======== Dataset rows
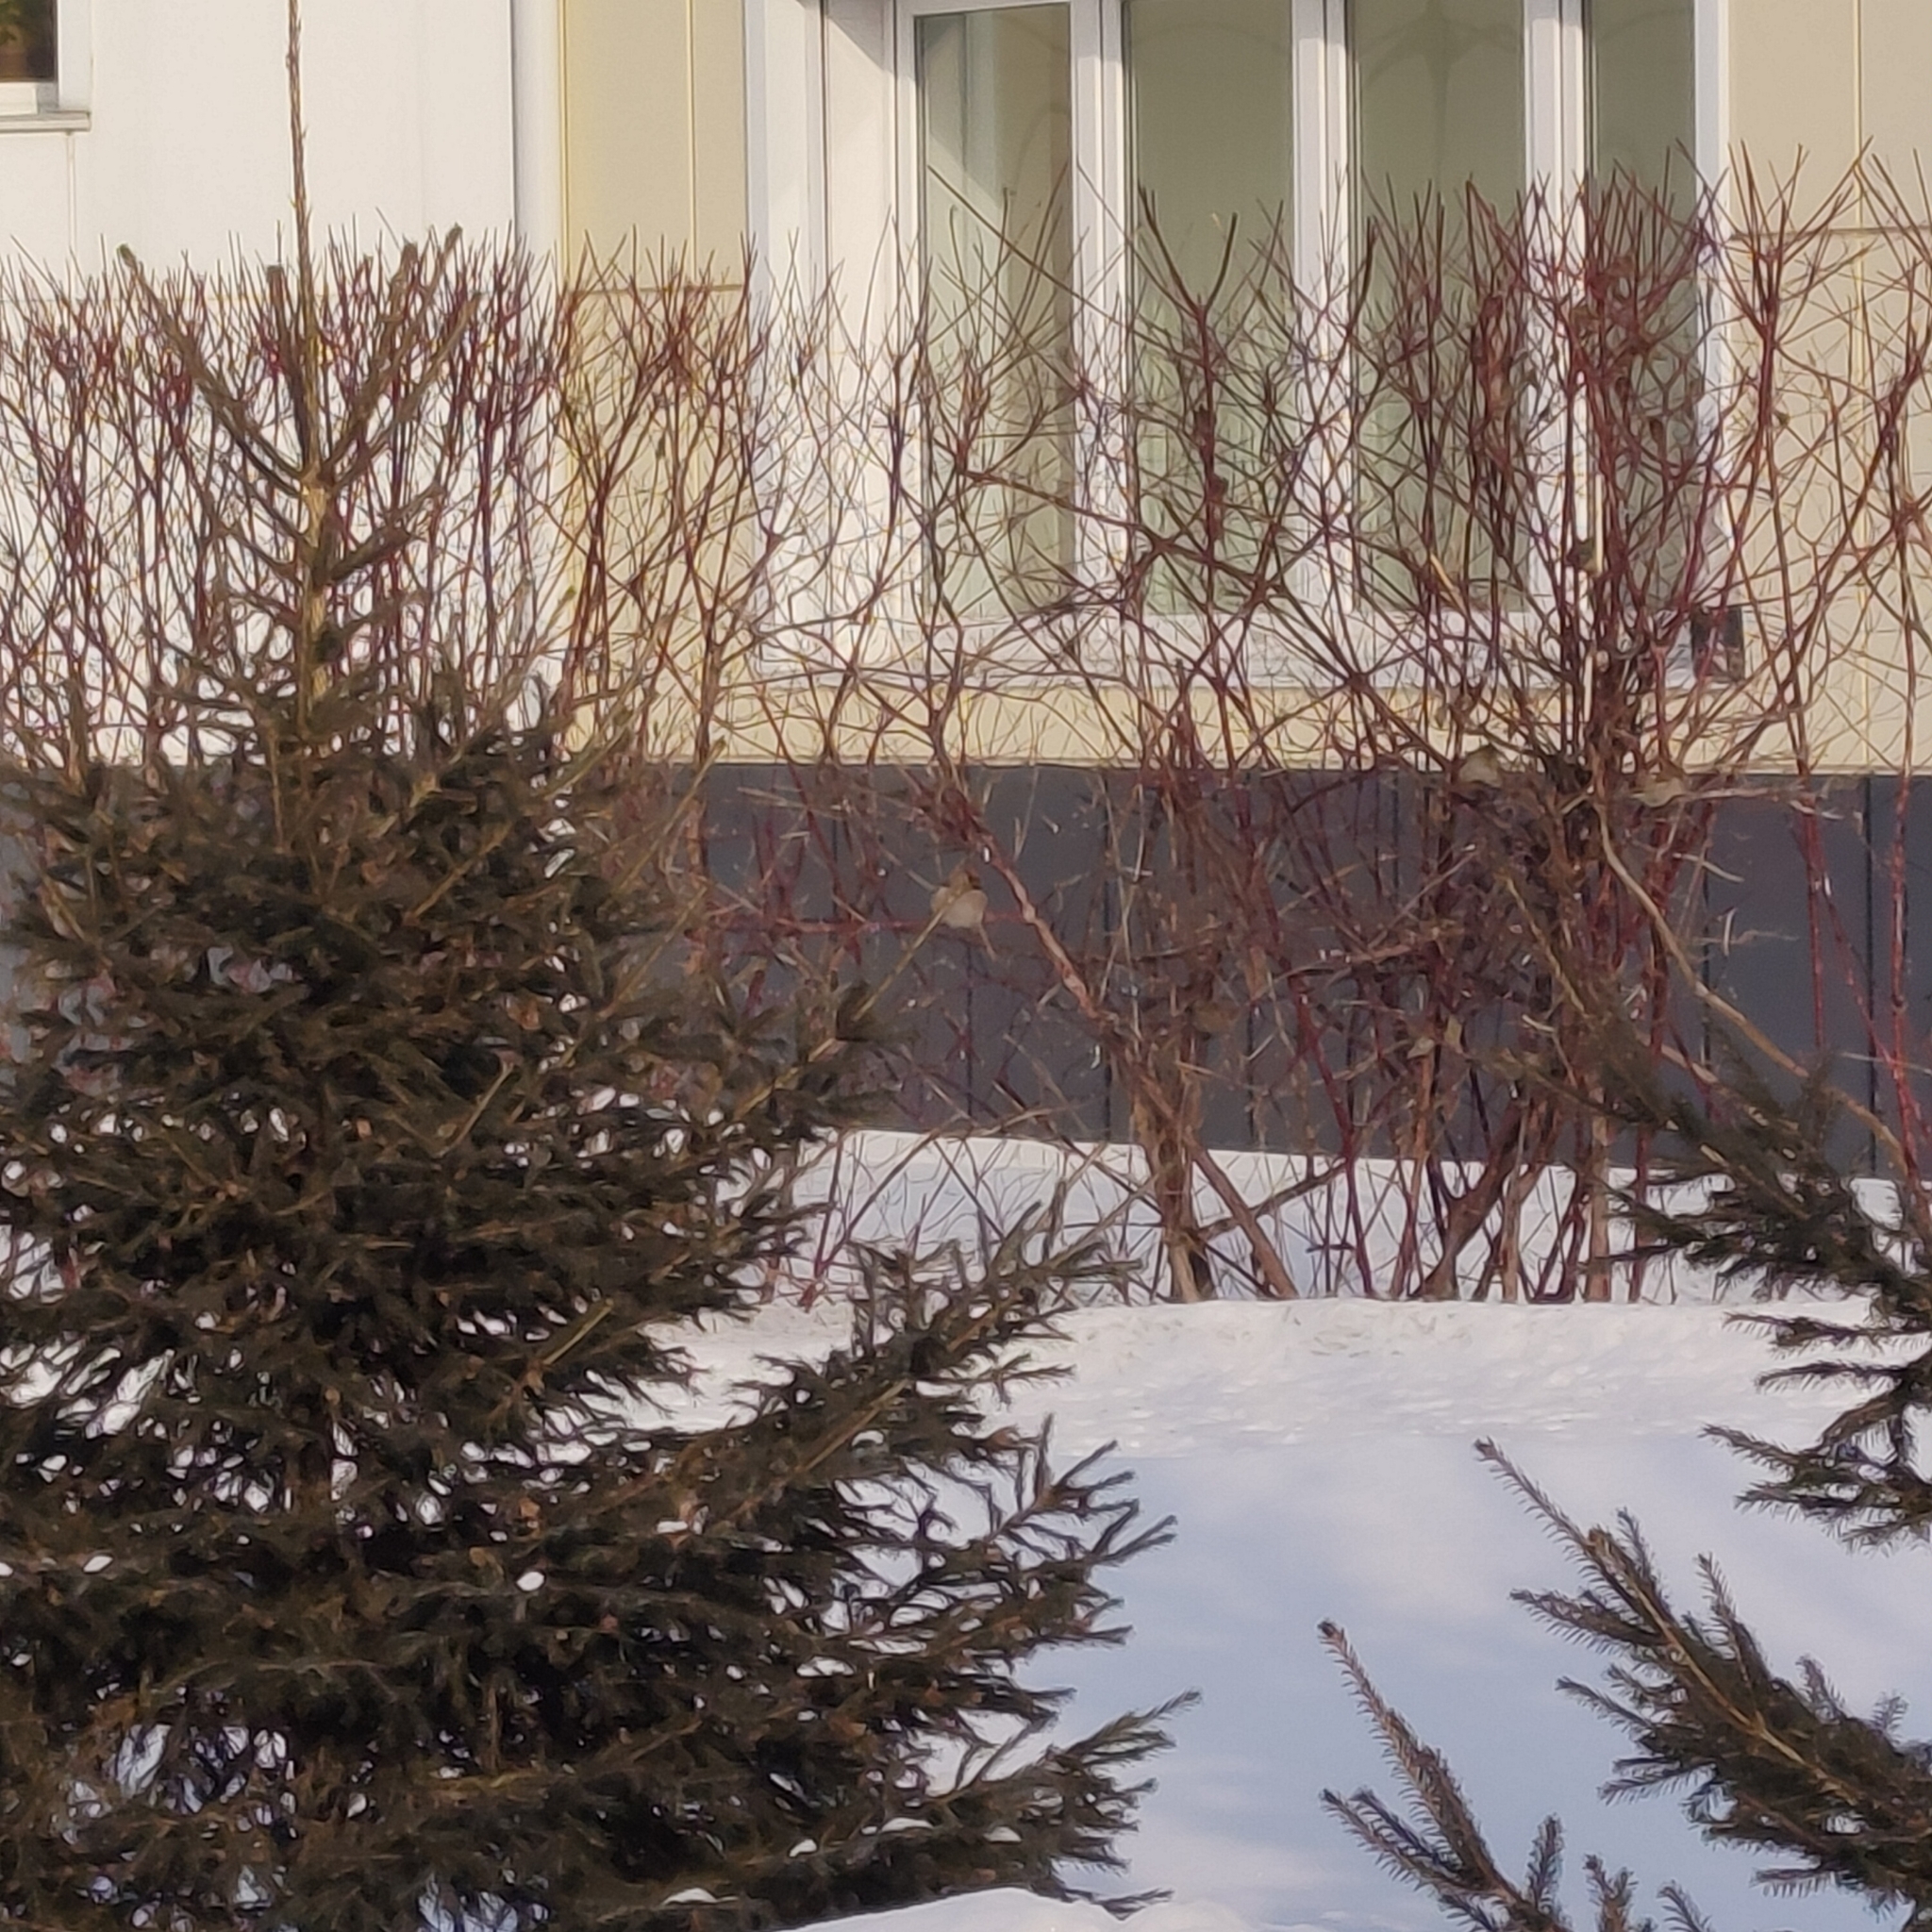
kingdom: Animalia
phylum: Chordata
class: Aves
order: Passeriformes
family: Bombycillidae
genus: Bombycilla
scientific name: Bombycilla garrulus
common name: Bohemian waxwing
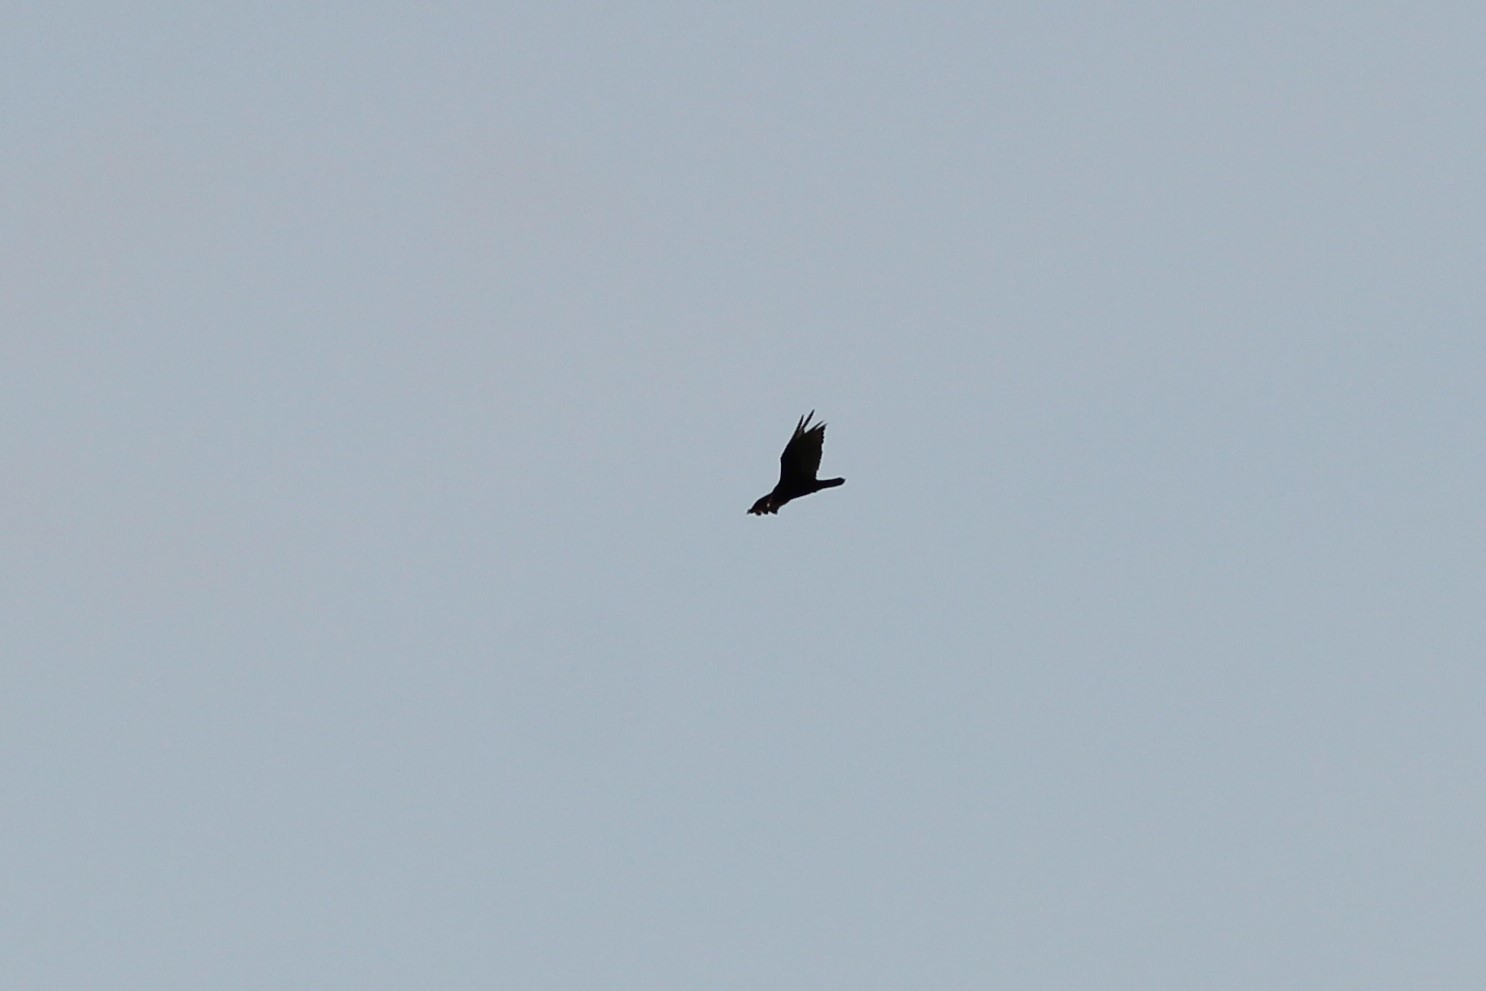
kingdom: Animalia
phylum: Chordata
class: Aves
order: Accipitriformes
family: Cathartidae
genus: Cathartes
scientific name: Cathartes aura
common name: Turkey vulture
================
▶ **Directive**
Copy out word for word every line that accompanies the two items above. Leave the pictures themselves out of your answer.

▶ **Result of this exercise**
kingdom: Animalia
phylum: Chordata
class: Aves
order: Passeriformes
family: Bombycillidae
genus: Bombycilla
scientific name: Bombycilla garrulus
common name: Bohemian waxwing
kingdom: Animalia
phylum: Chordata
class: Aves
order: Accipitriformes
family: Cathartidae
genus: Cathartes
scientific name: Cathartes aura
common name: Turkey vulture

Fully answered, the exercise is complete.